Puis nous rejoignons la toute petite mosquée de Sokollu Mehmet Pasa après avoir longé l'hippodrome encore endormi. Elle est fermée à clef mais un gardien nous ouvre, j'ai fait une bêtise, j'ai oublié d'enlever mes chaussures pour aller voir si la porte était ouverte et je me suis fait rappeler gentiment à l'ordre ! Nous n'avons pas le droit de prendre des photos, elle est vraiment très belle avec ses vitraux et ses faïences d'Iznik, et très tranquille, puisque nous sommes les deux seuls à la visiter ! un enchantement ! Le gardien nous propose une enveloppe de 12 belles photos pour 10ytl et nous sommes contents. Nous regardons les maisons en bois du quartier, certaines sont bien restaurées, d'autres très abîmées.

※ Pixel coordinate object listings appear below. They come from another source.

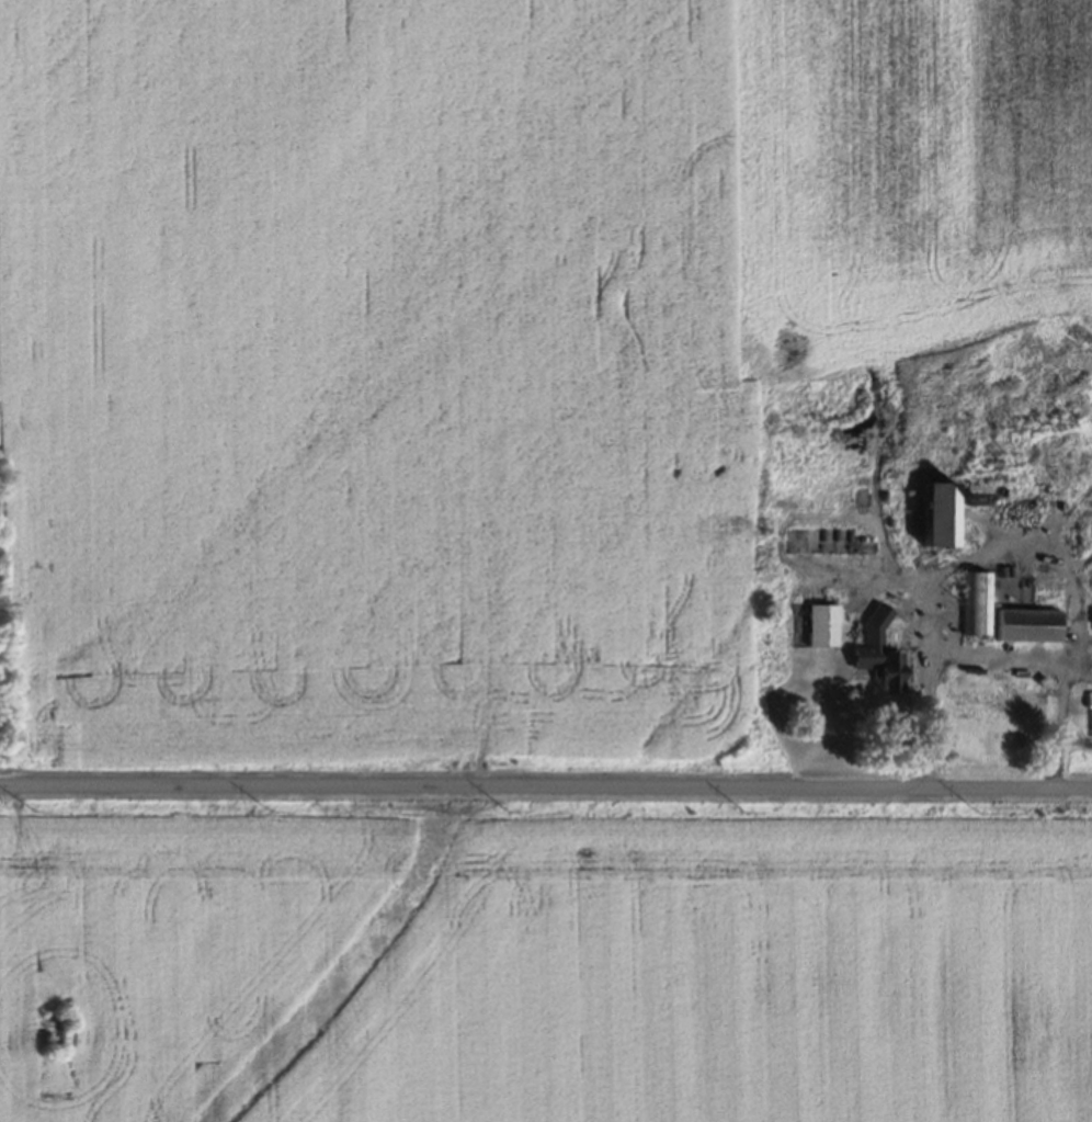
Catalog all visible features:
building: (1056, 463)
building: (924, 481)
road: (1005, 556)
building: (856, 570)
building: (825, 593)
building: (973, 606)
building: (1025, 623)
building: (817, 630)
building: (877, 658)
road: (546, 786)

Nous rejoignons la mosquée petite sainte sophie Küçük Aya Sofya Camii.c'est une mosquée très claire et agréable avec une galerie à l'étage. Comme à Sainte Sophie, les murs sont revêtus de marbres veinés et les coupoles de resplendissantes mosaïques. L'entrée est gratuite. C'est l'ancienne église Saints-Serge-et-Bacchus construite vers 530
Nous cherchons les ruines des remparts terrestres et du Palais Boucoléon, il faut passer par un tunnel sous la voie ferrée, il fait très chaud, nous prenons le boulevard à l'extérieur des remparts, c'est très bruyant et il n'y a pour ainsi dire pas de pasage pour accéder de nouveau à l'intérieur de la ville, quant à traverser le « périphérique » c'est quasiment impossible ! Lire la suite dans le paragraphe « notre repas de ramadan »

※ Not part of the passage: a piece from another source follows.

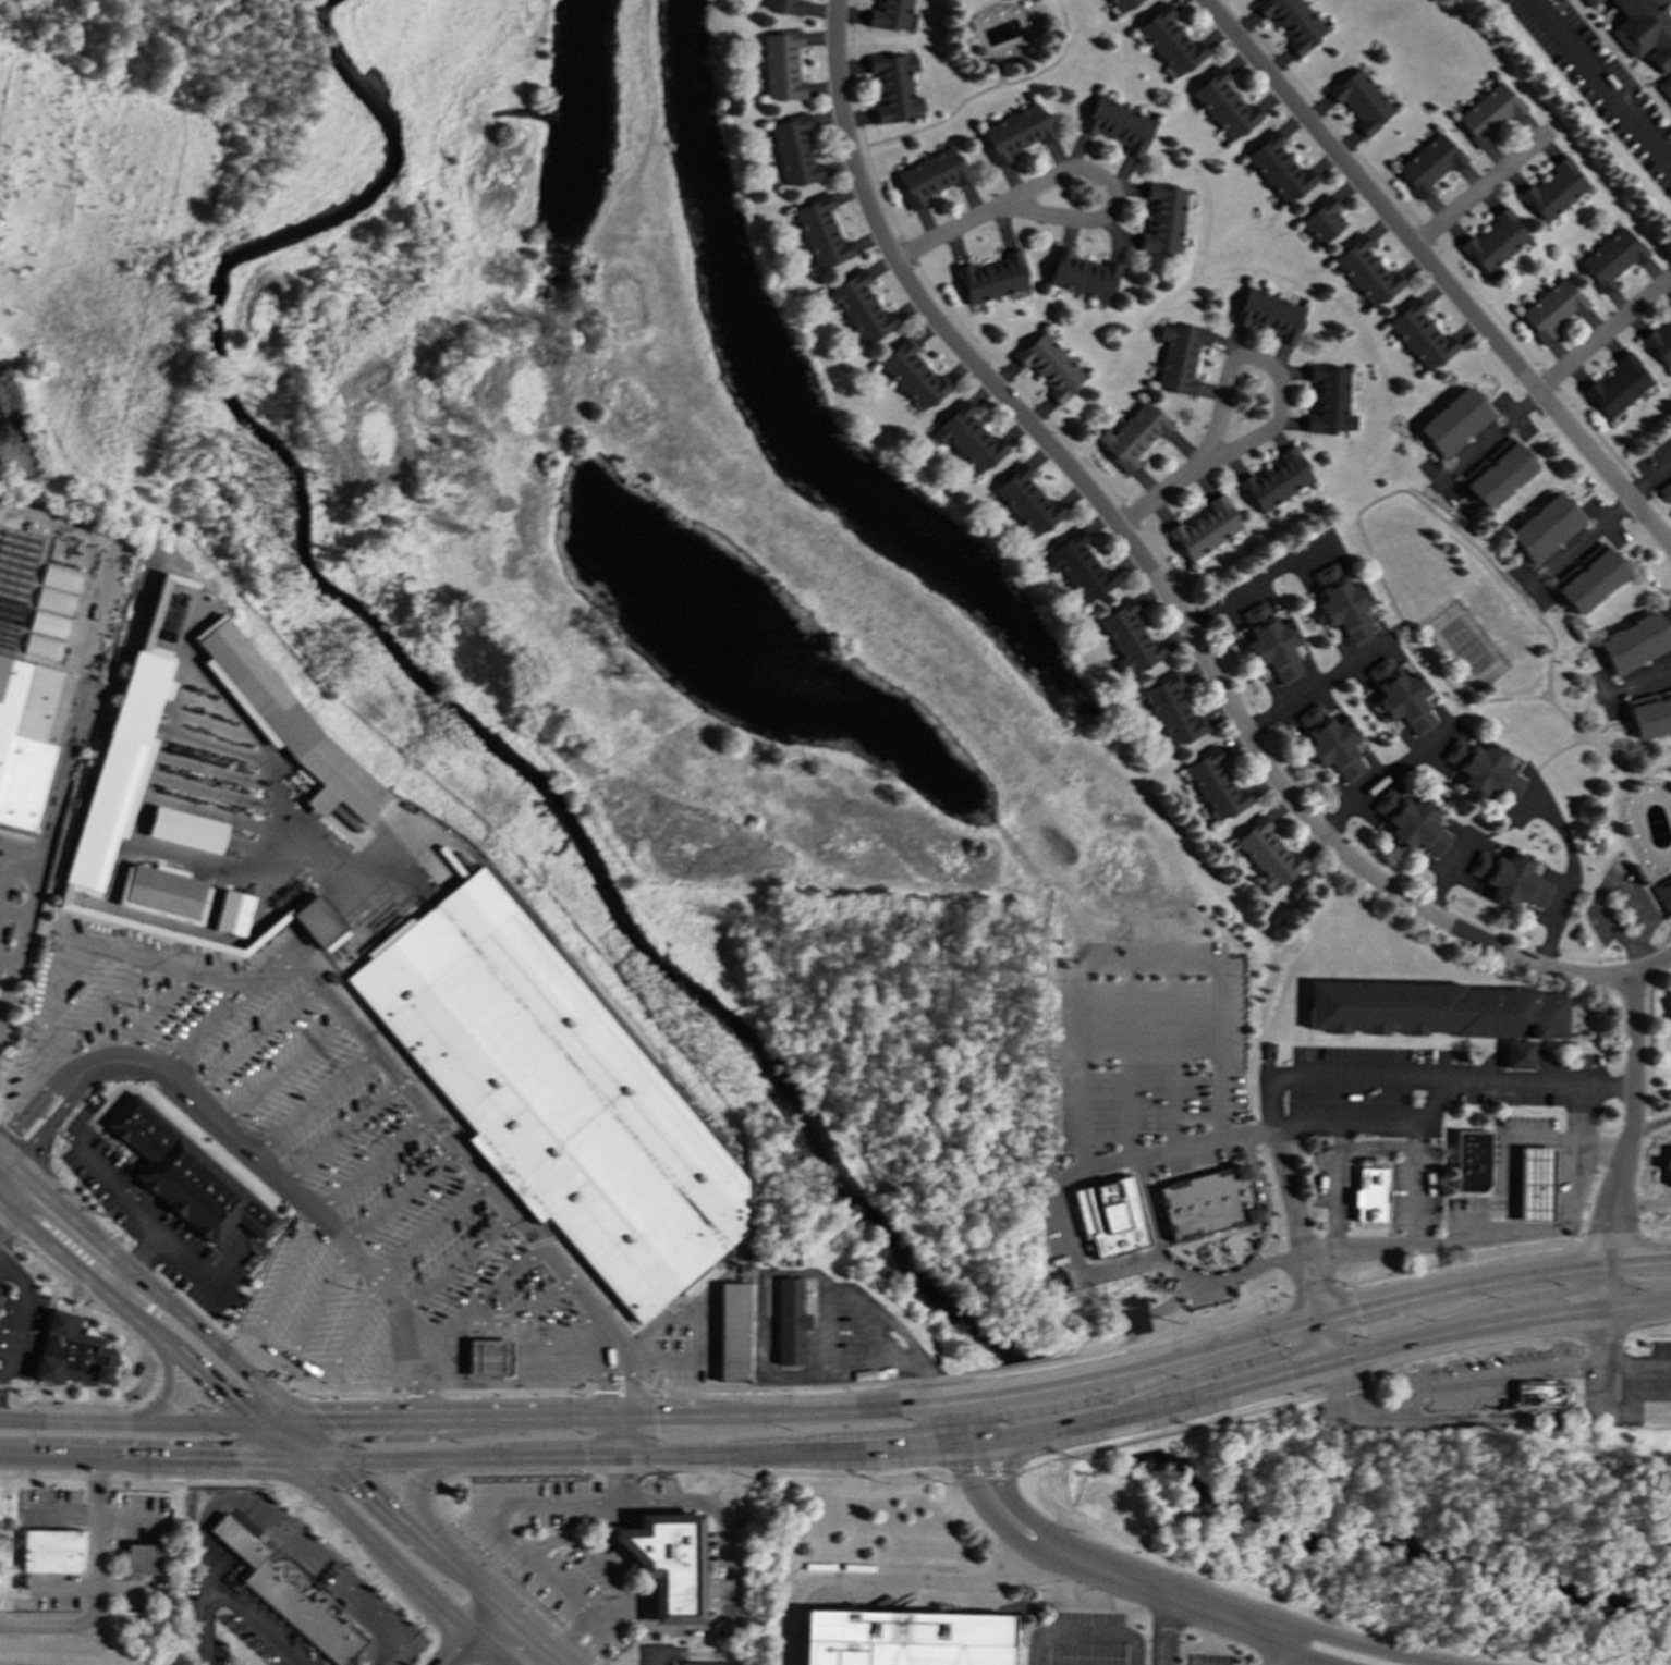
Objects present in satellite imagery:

Nous remontons vers Sultanahmet pour faire le change et faire une pose déjeuner au Tahiri Sultanahmet koftesi (divanyolu 12), où nous nous étions déjà restaurés le vendredi 11 septembre. Bonne pause.
L'après-midi, nous faisons un peu de shopping, des loukoums chez Haci Bekir, près de la gare, ils ne sont pas très aimables, j'ai pris deux boîtes de 500gr emballés pour faciliter les choses. Nous retournons à la Caferaga Medresi, pour ramener des céramiques, puis au Bazar Arasta, beaucoup moins cher que le Grand Bazar, pour trouver des Tshirts (28ytl les quatre). Nous voulons ramener un service à thé pour notre fille et hésitons, mais ne choisirons pas aujourd'hui. 7H moins le quart, Il est temps d'aller découvrir notre dîner de Ramadan (voir le paragraphe au-dessus du programme) pour cette agréable soirée !
Mardi 15 septembre
Il est 9H quand nous arrivons sur la place Sultanahmet, les touristes commencent à arriver. Nous allons à pied jusqu'au Grand Bazar, ce n'est pas très loin, mais les verres à thé sont facilement quatre fois plus chers qu'au Bazar Arasta ! Et j'essaie de voir le prix d'un Tshirt, la différence est aussi énorme ! Nous quittons rapidement le bazar et prenons le tram à Cemberlitas jusqu'à Eminonu pour ensuite aller visiter le complexe de la mosquée de Suleyman; Les rues pour y monter sont très abruptes, il fait très chaud, et en haut, le temps est étouffant : La mosquée est bien fermée et le jardin qui l'entoure est à l'abandon ! Néanmoins les deux turbe de suleyman et surtout de Rolexane, (sa femme) sont accessibles gratuitement, ils sont très beaux, celui de Roxelane est entièrement décoré de faïences d'Iznik.
Nous ne voulons pas rester déjeuner ici, on étouffe, nous redescendons les rues et retournons à Sultanahmet , puis près de la petite Sainte Sophie, où nous respirons beaucoup mieux. Nous ferons une longue halte au Tahiri Cesme Restaurant, de qualité « pas si mal » :hoummous (bof) et aubergines frites (froides, ce n'est pas bon), deux bons kebab, meilleurs qu'au Kosk café, deux sutlac, un lavas (gros pain soufflé chaud)moins bon qu'au Kosk, un fanta et un coca (bière refusée !)deux thés offerts et deux cafés turcs très bons ! pour 49ytl pour deux. Atmosphère paisible sous la treille. Pour donner une idée du coût des repas à Istanbul, nous avons toujours dépensé entre 11 et 12 euros par personne. Nous retournons aller chez nos valises, hélas il faut retourner à Paris, nous n'avons pas eu le temps d'aller aux îles des Princes ! Nous garderons d'Istanbul un merveilleux souvenir ! Nous n'avons pas eu de problème pour emmener les loukoums en cabine.